Task material:
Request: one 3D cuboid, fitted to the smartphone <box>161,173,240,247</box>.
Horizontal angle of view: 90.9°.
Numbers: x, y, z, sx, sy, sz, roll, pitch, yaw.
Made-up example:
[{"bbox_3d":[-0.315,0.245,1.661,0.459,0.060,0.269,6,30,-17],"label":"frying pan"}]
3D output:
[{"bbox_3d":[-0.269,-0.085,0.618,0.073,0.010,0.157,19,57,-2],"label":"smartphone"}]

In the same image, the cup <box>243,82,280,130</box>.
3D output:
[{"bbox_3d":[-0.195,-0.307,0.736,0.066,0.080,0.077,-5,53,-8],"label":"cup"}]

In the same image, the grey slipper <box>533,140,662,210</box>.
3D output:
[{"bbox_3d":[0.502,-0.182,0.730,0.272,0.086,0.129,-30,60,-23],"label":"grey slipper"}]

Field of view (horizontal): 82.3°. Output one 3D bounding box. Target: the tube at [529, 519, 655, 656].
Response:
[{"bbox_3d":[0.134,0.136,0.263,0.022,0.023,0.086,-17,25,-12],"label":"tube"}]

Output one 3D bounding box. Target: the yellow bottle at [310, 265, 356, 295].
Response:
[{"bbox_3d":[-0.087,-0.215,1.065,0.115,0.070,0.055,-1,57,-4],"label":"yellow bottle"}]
--
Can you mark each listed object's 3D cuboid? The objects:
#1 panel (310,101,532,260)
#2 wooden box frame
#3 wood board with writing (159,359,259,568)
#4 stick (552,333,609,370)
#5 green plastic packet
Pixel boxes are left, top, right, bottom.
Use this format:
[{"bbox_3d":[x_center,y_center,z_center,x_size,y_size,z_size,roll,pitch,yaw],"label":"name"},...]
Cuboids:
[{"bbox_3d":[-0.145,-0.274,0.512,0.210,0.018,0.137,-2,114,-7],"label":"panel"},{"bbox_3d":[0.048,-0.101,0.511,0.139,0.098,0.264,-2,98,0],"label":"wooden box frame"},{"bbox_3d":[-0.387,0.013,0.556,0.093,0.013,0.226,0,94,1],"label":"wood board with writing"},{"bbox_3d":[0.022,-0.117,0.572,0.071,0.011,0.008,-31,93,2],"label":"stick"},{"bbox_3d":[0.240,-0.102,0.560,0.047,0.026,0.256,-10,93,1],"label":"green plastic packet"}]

Exercise brief:
Look through the data above. Each line containing the word "roll" needs to be copied.

Solution for this exercise:
Numbers: x, y, z, sx, sy, sz, roll, pitch, yaw.
[{"bbox_3d":[x_center,y_center,z_center,x_size,y_size,z_size,roll,pitch,yaw],"label":"name"},...]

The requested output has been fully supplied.